End of hostilities between Nokia and Mercedes owner Daimler, after the car maker finally agrees to make royalty payments to Finnish giant
Daimler and Nokia have confirmed they have signed a patent licensing agreement, ending years of legal battles between the two firms.
“Under the agreement, Nokia licenses mobile telecommunications technology to Daimler and receives payment in return,” the announcement states. “The parties have agreed to settle all pending litigation between Daimler and Nokia, including the complaint by Daimler against Nokia to the European Commission.”
Exact terms of the settlement remain confidential, but it is clear that Daimler has effectively lost the battle, and will join other car makers such as Audi, Bentley, BMW, Porsche, Rolls Royce, Volkswagen and Volvo, that already pay patent fees to Nokia.
The case has been ongoing for some years now.
In December 2019 Nokia temporarily halted legal action against Daimler, as it sought to bring the car maker into mediation talks over the patent licensing dispute.

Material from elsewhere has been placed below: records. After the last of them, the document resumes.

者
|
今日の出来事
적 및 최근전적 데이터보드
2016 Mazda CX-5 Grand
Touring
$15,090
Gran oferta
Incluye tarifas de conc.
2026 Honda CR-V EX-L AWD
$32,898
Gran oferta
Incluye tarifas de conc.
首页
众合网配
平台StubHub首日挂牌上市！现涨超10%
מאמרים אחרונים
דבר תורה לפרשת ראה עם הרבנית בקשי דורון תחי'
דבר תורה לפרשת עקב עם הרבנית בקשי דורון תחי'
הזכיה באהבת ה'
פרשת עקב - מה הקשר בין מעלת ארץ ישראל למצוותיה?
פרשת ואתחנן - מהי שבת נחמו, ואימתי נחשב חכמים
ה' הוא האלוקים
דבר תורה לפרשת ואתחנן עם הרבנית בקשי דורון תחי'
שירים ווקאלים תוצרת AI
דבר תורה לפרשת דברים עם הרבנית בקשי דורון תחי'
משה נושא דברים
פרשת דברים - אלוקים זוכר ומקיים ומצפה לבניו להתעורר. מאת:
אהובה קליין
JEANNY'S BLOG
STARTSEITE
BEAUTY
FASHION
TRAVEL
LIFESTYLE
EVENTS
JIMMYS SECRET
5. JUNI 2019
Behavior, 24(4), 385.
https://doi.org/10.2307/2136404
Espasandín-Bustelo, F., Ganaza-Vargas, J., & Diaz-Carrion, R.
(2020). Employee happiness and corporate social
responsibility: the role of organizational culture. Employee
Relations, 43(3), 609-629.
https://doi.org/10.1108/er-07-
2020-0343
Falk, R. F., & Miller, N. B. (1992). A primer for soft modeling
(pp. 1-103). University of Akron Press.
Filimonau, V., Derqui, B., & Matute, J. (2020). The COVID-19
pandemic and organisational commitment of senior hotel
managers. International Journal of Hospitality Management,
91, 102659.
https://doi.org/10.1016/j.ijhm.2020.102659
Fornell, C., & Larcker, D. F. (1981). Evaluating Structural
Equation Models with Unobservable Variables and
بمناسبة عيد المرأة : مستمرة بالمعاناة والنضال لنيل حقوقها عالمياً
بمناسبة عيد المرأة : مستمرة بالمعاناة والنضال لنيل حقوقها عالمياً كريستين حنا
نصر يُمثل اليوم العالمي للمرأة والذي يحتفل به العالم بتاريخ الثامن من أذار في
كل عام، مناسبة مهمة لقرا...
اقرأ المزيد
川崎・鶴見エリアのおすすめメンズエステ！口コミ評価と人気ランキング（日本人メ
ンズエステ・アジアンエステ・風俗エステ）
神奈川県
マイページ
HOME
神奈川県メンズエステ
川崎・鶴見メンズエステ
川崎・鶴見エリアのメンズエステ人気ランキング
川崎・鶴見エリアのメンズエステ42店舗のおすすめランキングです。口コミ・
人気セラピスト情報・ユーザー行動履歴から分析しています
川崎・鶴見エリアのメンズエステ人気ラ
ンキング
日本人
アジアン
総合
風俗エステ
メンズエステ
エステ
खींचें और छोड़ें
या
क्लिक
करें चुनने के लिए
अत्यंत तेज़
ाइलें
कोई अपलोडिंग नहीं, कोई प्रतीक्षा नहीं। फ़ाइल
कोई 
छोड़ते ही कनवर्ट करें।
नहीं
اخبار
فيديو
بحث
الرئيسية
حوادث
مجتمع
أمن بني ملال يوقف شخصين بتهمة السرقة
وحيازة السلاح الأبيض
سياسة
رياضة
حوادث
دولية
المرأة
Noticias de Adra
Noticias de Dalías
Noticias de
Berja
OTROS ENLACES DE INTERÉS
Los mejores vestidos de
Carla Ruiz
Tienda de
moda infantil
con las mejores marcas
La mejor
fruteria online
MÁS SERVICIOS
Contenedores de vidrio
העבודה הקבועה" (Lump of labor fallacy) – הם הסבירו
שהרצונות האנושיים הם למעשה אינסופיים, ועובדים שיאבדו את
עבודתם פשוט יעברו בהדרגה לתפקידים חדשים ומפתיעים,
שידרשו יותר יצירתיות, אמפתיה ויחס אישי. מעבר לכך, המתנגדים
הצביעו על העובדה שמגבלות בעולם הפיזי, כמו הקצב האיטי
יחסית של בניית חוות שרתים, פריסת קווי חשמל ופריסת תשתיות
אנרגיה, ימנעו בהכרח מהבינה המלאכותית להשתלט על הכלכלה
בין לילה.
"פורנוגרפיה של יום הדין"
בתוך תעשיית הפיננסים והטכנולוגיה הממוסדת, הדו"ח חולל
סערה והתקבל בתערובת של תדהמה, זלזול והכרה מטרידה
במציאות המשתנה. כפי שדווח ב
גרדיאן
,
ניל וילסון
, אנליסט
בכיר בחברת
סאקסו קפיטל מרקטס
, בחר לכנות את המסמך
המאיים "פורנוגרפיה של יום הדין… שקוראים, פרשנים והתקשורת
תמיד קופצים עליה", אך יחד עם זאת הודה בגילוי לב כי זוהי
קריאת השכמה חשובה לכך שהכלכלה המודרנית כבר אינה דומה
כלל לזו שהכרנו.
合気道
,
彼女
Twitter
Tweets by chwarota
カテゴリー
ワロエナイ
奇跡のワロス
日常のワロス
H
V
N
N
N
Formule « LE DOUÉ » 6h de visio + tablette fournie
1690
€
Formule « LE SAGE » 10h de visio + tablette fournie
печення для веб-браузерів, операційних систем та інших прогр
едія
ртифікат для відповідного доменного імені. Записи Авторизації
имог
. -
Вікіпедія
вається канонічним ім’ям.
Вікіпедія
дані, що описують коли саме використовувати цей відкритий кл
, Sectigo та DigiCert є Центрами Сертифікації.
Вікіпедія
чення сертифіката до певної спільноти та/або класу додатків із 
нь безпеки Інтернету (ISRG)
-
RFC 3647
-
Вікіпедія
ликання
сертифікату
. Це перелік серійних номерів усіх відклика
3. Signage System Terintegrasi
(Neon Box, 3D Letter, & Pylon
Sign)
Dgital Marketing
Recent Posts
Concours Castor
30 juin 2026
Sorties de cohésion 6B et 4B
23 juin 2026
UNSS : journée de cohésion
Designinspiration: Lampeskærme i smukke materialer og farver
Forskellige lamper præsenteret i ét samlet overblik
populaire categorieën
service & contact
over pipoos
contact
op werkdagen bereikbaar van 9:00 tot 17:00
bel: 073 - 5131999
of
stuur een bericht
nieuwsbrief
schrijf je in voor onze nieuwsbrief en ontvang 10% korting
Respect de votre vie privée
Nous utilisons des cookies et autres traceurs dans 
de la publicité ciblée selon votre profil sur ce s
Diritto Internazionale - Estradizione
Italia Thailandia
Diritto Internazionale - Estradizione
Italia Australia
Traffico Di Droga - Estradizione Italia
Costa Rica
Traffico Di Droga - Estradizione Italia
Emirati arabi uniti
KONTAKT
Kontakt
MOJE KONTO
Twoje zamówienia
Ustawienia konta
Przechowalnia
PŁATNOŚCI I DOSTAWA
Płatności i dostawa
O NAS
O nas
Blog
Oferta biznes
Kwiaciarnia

That move came as Nokia sought to avoid a European Commission investigation into its patent licensing practices related to the increasingly critical areas such as self-driving cars and navigation systems.
Daimler, as well as Bury Technologies, Continental, Valeo and Gemalto had filed a complaint with the Commission earlier in 2019 about Nokia’s fees for patents related to car communications.
Nokia has launched 10 court cases against Daimler in Germany over alleged patent infringements, while Daimler has filed its own lawsuits against Nokia.
Essentially, the dispute centres over tech firms wanting car makers to pay royalties for technologies used in navigation systems, vehicle communications and self-driving cars.
However car makers argue their suppliers should pay the royalty instead, which could reduce the fees for patent holders.
This is not the only royalty payment success that Nokia has enjoyed of late.
In April Nokia concluded a multi-year, multi-technology patent cross-license agreement with Lenovo.
That saw Lenovo make an undisclosed payment to Nokia to resolve the issue, and the terms of the deal remain confidential.
In March this year Nokia also signed a deal with Samsung, which saw the South Korean company agreed to make royalty payments for its technologies related to video standards.
According to Reuters, Nokia makes 1.4 billion euros ($1.7 billion) in licensing revenues every year.
And the latest payment will be welcome news as Nokia’s finances have been under pressure for years now, and in February 2020 a report suggested the firm was exploring its strategic options, including potential asset sales or mergers.
There is no doubt that Nokia is facing fierce competition, as it competes with the likes of Huawei, Ericsson, Cisco and Samsung in the 5G equipment sector.
Earlier this year Nokia confirmed it will slash 10,000 jobs worldwide over the next two years, in an effort to invest more in its research capabilities, as it seeks to improve its 5G credentials against the likes of Huawei and Ericsson.
It should be noted that the Nokia agreement with Daimler will not resolve the EC payment fees complaint against the Finnish networking giant from other firms.
Continental, Bury Technologies, Valeo, and Gemalto are not dropping their complaint nor legal fight in the United States.